Dataset entries =
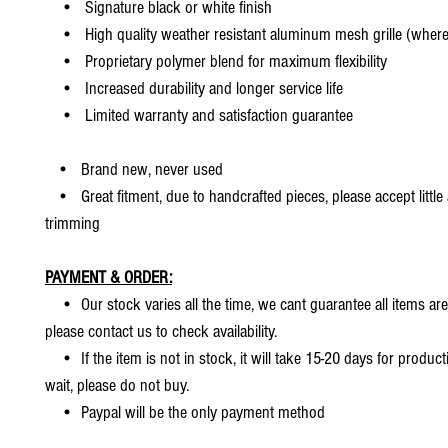
• Signature black or white finish
• High quality weather resistant aluminum mesh grille (where 
• Proprietary polymer blend for maximum flexibility
• Increased durability and longer service life
• Limited warranty and satisfaction guarantee
• Brand new, never used
• Great fitment, due to handcrafted pieces, please accept little
trimming
PAYMENT & ORDER:
• Our stock varies all the time, we cant guarantee all items are
please contact us to check availability.
• If the item is not in stock, it will take 15-20 days for producti
wait, please do not buy.
• Paypal will be the only payment method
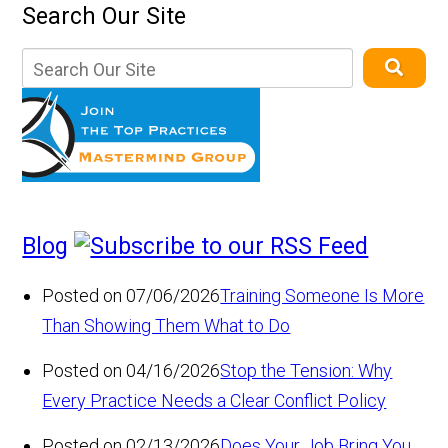
Search Our Site
Blog
Posted on 07/06/2026
Training Someone Is More
Than Showing Them What to Do
Posted on 04/16/2026
Stop the Tension: Why
Every Practice Needs a Clear Conflict Policy
Posted on 02/13/2026
Does Your Job Bring You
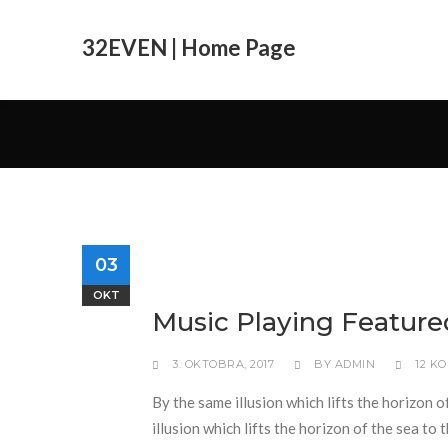
32EVEN | Home Page
03
OKT
Music Playing Feature
3. OKTOBRA, 2017
BY
ADMIN
12 K
By the same illusion which lifts the horizon o
illusion which lifts the horizon of the sea to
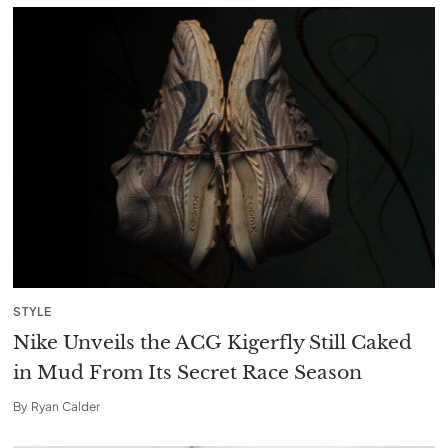
STYLE
Nike Unveils the ACG Kigerfly Still Caked
in Mud From Its Secret Race Season
By
Ryan Calder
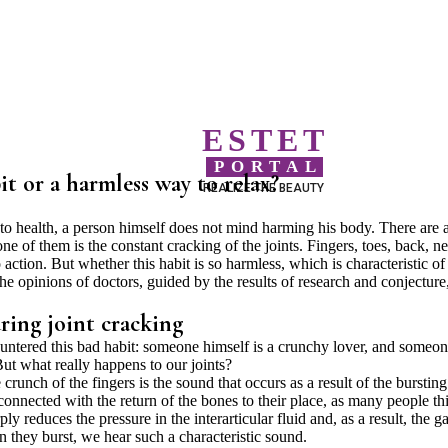
ESTET
PORTAL
it or a harmless way to relax?
REALIZE THE BEAUTY
s to health, a person himself does not mind harming his body. There are 
ne of them is the constant cracking of the joints. Fingers, toes, back, n
action. But whether this habit is so harmless, which is characteristic of
 opinions of doctors, guided by the results of research and conjecture
ring joint cracking
countered this bad habit: someone himself is a crunchy lover, and someo
But what really happens to our joints?
crunch of the fingers is the sound that occurs as a result of the bursting
connected with the return of the bones to their place, as many people th
y reduces the pressure in the interarticular fluid and, as a result, the g
en they burst, we hear such a characteristic sound.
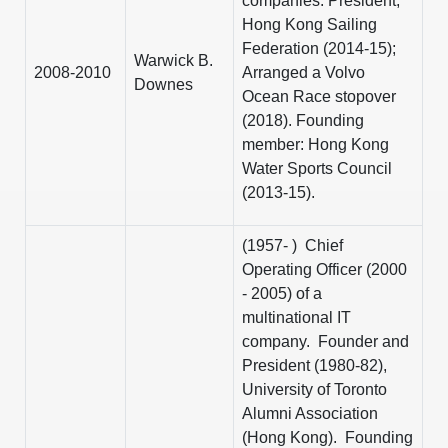
companies. President,
Hong Kong Sailing
Federation (2014-15);
Warwick B.
2008-2010
Arranged a Volvo
Downes
Ocean Race stopover
(2018). Founding
member: Hong Kong
Water Sports Council
(2013-15).
(1957- ) Chief
Operating Officer (2000
- 2005) of a
multinational IT
company. Founder and
President (1980-82),
University of Toronto
Alumni Association
(Hong Kong). Founding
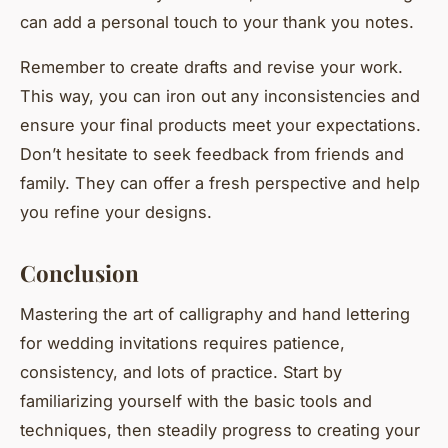
can add a personal touch to your thank you notes.
Remember to create drafts and revise your work.
This way, you can iron out any inconsistencies and
ensure your final products meet your expectations.
Don’t hesitate to seek feedback from friends and
family. They can offer a fresh perspective and help
you refine your designs.
Conclusion
Mastering the art of calligraphy and hand lettering
for wedding invitations requires patience,
consistency, and lots of practice. Start by
familiarizing yourself with the basic tools and
techniques, then steadily progress to creating your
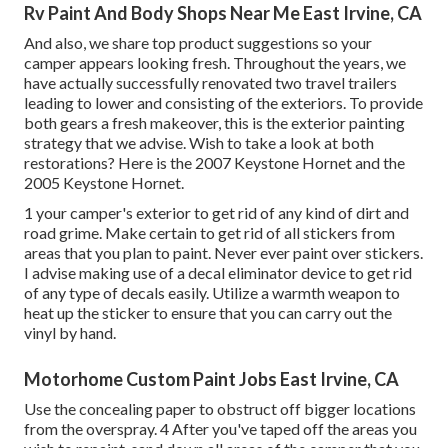
Rv Paint And Body Shops Near Me East Irvine, CA
And also, we share top product suggestions so your
camper appears looking fresh. Throughout the years, we
have actually successfully renovated two travel trailers
leading to lower and consisting of the exteriors. To provide
both gears a fresh makeover, this is the exterior painting
strategy that we advise. Wish to take a look at both
restorations? Here is the
2007 Keystone Hornet
and the
2005 Keystone Hornet
.
1 your camper's exterior to get rid of any kind of dirt and
road grime. Make certain to get rid of all stickers from
areas that you plan to paint. Never ever paint over stickers.
I advise making use of a
decal eliminator device
to get rid
of any type of decals easily. Utilize a warmth weapon to
heat up the sticker to ensure that you can carry out the
vinyl by hand.
Motorhome Custom Paint Jobs East Irvine, CA
Use the concealing paper to obstruct off bigger locations
from the overspray. 4 After you've taped off the areas you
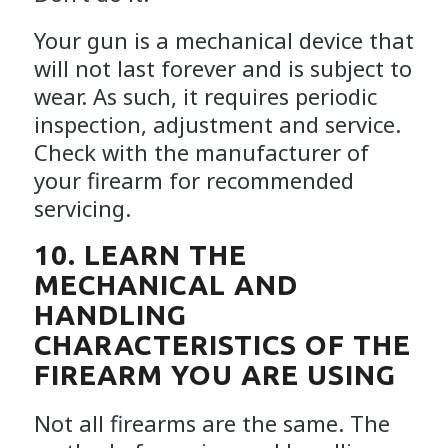
Your gun is a mechanical device that
will not last forever and is subject to
wear. As such, it requires periodic
inspection, adjustment and service.
Check with the manufacturer of
your firearm for recommended
servicing.
10. LEARN THE
MECHANICAL AND
HANDLING
CHARACTERISTICS OF THE
FIREARM YOU ARE USING
Not all firearms are the same. The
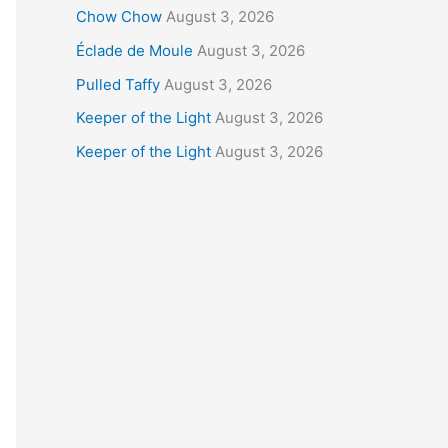
Chow Chow
August 3, 2026
Éclade de Moule
August 3, 2026
Pulled Taffy
August 3, 2026
Keeper of the Light
August 3, 2026
Keeper of the Light
August 3, 2026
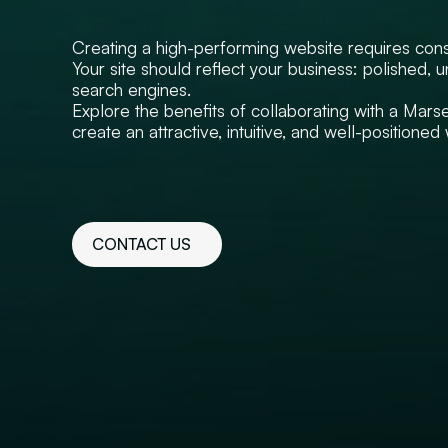
Creating a high-performing website requires con
Your site should reflect your business: polished, 
search engines.
Explore the benefits of collaborating with a Mars
create an attractive, intuitive, and well-positione
CONTACT US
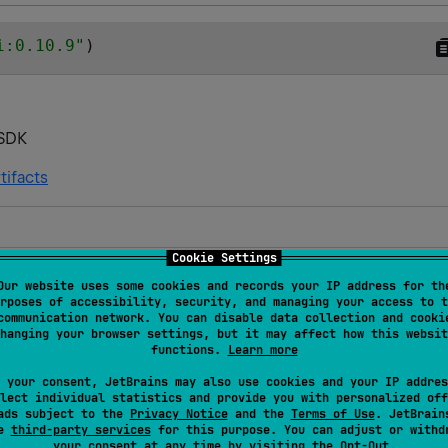
i:0.10.9
"
)
pSDK
tifacts
Cookie Settings
s and targets
Our website uses some cookies and records your IP address for th
rposes of accessibility, security, and managing your access to t
JVM
JVM
Kotlin/Native
Wasm
communication network. You can disable data collection and cooki
cOS
hanging your browser settings, but it may affect how this websit
functions.
Learn more
JVM
JVM
Kotlin/Native
Wasm
 your consent, JetBrains may also use cookies and your IP addres
cOS
lect individual statistics and provide you with personalized off
ads subject to the
Privacy Notice
and the
Terms of Use
. JetBrain
se
third-party services
for this purpose. You can adjust or withd
JVM
JVM
Kotlin/Native
Wasm
your consent at any time by visiting the
Opt-Out
.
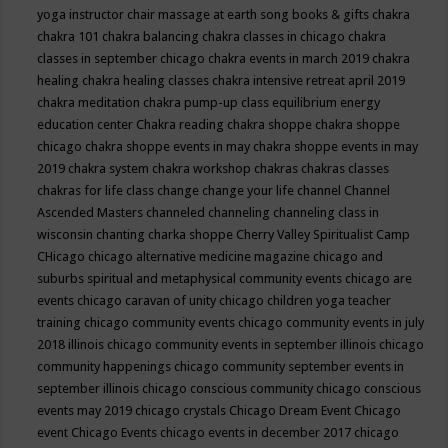
yoga instructor
chair massage at earth song books & gifts
chakra
chakra 101
chakra balancing
chakra classes in chicago
chakra
classes in september chicago
chakra events in march 2019
chakra
healing
chakra healing classes
chakra intensive retreat april 2019
chakra meditation
chakra pump-up class equilibrium energy
education center
Chakra reading
chakra shoppe
chakra shoppe
chicago
chakra shoppe events in may
chakra shoppe events in may
2019
chakra system
chakra workshop
chakras
chakras classes
chakras for life class
change
change your life
channel
Channel
Ascended Masters
channeled
channeling
channeling class in
wisconsin
chanting
charka shoppe
Cherry Valley Spiritualist Camp
CHicago
chicago alternative medicine magazine
chicago and
suburbs spiritual and metaphysical community events
chicago are
events
chicago caravan of unity
chicago children yoga teacher
training
chicago community events
chicago community events in july
2018 illinois
chicago community events in september illinois
chicago
community happenings
chicago community september events in
september illinois
chicago conscious community
chicago conscious
events may 2019
chicago crystals
Chicago Dream Event
Chicago
event
Chicago Events
chicago events in december 2017
chicago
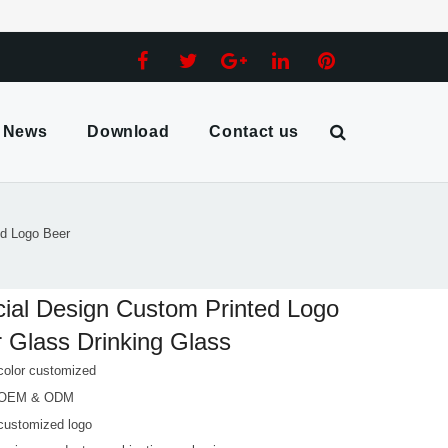
News
Download
Contact us
ed Logo Beer
ial Design Custom Printed Logo
 Glass Drinking Glass
color customized
 OEM & ODM
customized logo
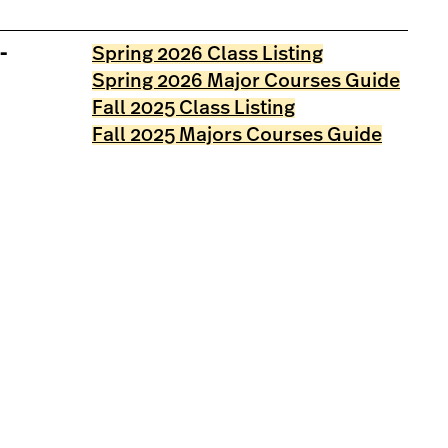
-
Spring 2026 Class Listing
Spring 2026 Major Courses Guide
Fall 2025 Class Listing
Fall 2025 Majors Courses Guide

WORK TASK =
Write out every line of text from all of the items above without any changes, omitting the pictures from your answer.

REPLY TO THE TASK =
• Signature black or white finish
• High quality weather resistant aluminum mesh grille (where 
• Proprietary polymer blend for maximum flexibility
• Increased durability and longer service life
• Limited warranty and satisfaction guarantee
• Brand new, never used
• Great fitment, due to handcrafted pieces, please accept little
trimming
PAYMENT & ORDER:
• Our stock varies all the time, we cant guarantee all items are
please contact us to check availability.
• If the item is not in stock, it will take 15-20 days for producti
wait, please do not buy.
• Paypal will be the only payment method
Search Our Site
Blog
Posted on 07/06/2026
Training Someone Is More
Than Showing Them What to Do
Posted on 04/16/2026
Stop the Tension: Why
Every Practice Needs a Clear Conflict Policy
Posted on 02/13/2026
Does Your Job Bring You
32EVEN | Home Page
03
OKT
Music Playing Feature
3. OKTOBRA, 2017
BY
ADMIN
12 K
By the same illusion which lifts the horizon o
illusion which lifts the horizon of the sea to
STYLE
Nike Unveils the ACG Kigerfly Still Caked
in Mud From Its Secret Race Season
By
Ryan Calder
ESTET
PORTAL
it or a harmless way to relax?
REALIZE THE BEAUTY
s to health, a person himself does not mind harming his body. There are 
ne of them is the constant cracking of the joints. Fingers, toes, back, n
action. But whether this habit is so harmless, which is characteristic of
 opinions of doctors, guided by the results of research and conjecture
ring joint cracking
countered this bad habit: someone himself is a crunchy lover, and someo
But what really happens to our joints?
crunch of the fingers is the sound that occurs as a result of the bursting
connected with the return of the bones to their place, as many people th
y reduces the pressure in the interarticular fluid and, as a result, the g
en they burst, we hear such a characteristic sound.
companies. President,
Hong Kong Sailing
Federation (2014-15);
Warwick B.
2008-2010
Arranged a Volvo
Downes
Ocean Race stopover
(2018). Founding
member: Hong Kong
Water Sports Council
(2013-15).
(1957- ) Chief
Operating Officer (2000
- 2005) of a
multinational IT
company. Founder and
President (1980-82),
University of Toronto
Alumni Association
(Hong Kong). Founding
can add a personal touch to your thank you notes.
Remember to create drafts and revise your work.
This way, you can iron out any inconsistencies and
ensure your final products meet your expectations.
Don’t hesitate to seek feedback from friends and
family. They can offer a fresh perspective and help
you refine your designs.
Conclusion
Mastering the art of calligraphy and hand lettering
for wedding invitations requires patience,
consistency, and lots of practice. Start by
familiarizing yourself with the basic tools and
techniques, then steadily progress to creating your
Rv Paint And Body Shops Near Me East Irvine, CA
And also, we share top product suggestions so your
camper appears looking fresh. Throughout the years, we
have actually successfully renovated two travel trailers
leading to lower and consisting of the exteriors. To provide
both gears a fresh makeover, this is the exterior painting
strategy that we advise. Wish to take a look at both
restorations? Here is the
2007 Keystone Hornet
and the
2005 Keystone Hornet
.
1 your camper's exterior to get rid of any kind of dirt and
road grime. Make certain to get rid of all stickers from
areas that you plan to paint. Never ever paint over stickers.
I advise making use of a
decal eliminator device
to get rid
of any type of decals easily. Utilize a warmth weapon to
heat up the sticker to ensure that you can carry out the
vinyl by hand.
Motorhome Custom Paint Jobs East Irvine, CA
Use the concealing paper to obstruct off bigger locations
from the overspray. 4 After you've taped off the areas you
Your gun is a mechanical device that
will not last forever and is subject to
wear. As such, it requires periodic
inspection, adjustment and service.
Check with the manufacturer of
your firearm for recommended
servicing.
10. LEARN THE
MECHANICAL AND
HANDLING
CHARACTERISTICS OF THE
FIREARM YOU ARE USING
Not all firearms are the same. The
Chow Chow
August 3, 2026
Éclade de Moule
August 3, 2026
Pulled Taffy
August 3, 2026
Keeper of the Light
August 3, 2026
Keeper of the Light
August 3, 2026
Creating a high-performing website requires con
Your site should reflect your business: polished, 
search engines.
Explore the benefits of collaborating with a Mars
create an attractive, intuitive, and well-positione
CONTACT US
i:0.10.9
"
)
pSDK
tifacts
Cookie Settings
s and targets
Our website uses some cookies and records your IP address for th
rposes of accessibility, security, and managing your access to t
JVM
JVM
Kotlin/Native
Wasm
communication network. You can disable data collection and cooki
cOS
hanging your browser settings, but it may affect how this websit
functions.
Learn more
JVM
JVM
Kotlin/Native
Wasm
 your consent, JetBrains may also use cookies and your IP addres
cOS
lect individual statistics and provide you with personalized off
ads subject to the
Privacy Notice
and the
Terms of Use
. JetBrain
se
third-party services
for this purpose. You can adjust or withd
JVM
JVM
Kotlin/Native
Wasm
your consent at any time by visiting the
Opt-Out
.
yoga instructor
chair massage at earth song books & gifts
chakra
chakra 101
chakra balancing
chakra classes in chicago
chakra
classes in september chicago
chakra events in march 2019
chakra
healing
chakra healing classes
chakra intensive retreat april 2019
chakra meditation
chakra pump-up class equilibrium energy
education center
Chakra reading
chakra shoppe
chakra shoppe
chicago
chakra shoppe events in may
chakra shoppe events in may
2019
chakra system
chakra workshop
chakras
chakras classes
chakras for life class
change
change your life
channel
Channel
Ascended Masters
channeled
channeling
channeling class in
wisconsin
chanting
charka shoppe
Cherry Valley Spiritualist Camp
CHicago
chicago alternative medicine magazine
chicago and
suburbs spiritual and metaphysical community events
chicago are
events
chicago caravan of unity
chicago children yoga teacher
training
chicago community events
chicago community events in july
2018 illinois
chicago community events in september illinois
chicago
community happenings
chicago community september events in
september illinois
chicago conscious community
chicago conscious
events may 2019
chicago crystals
Chicago Dream Event
Chicago
event
Chicago Events
chicago events in december 2017
chicago
News
Download
Contact us
ed Logo Beer
ial Design Custom Printed Logo
 Glass Drinking Glass
color customized
 OEM & ODM
customized logo
-
Spring 2026 Class Listing
Spring 2026 Major Courses Guide
Fall 2025 Class Listing
Fall 2025 Majors Courses Guide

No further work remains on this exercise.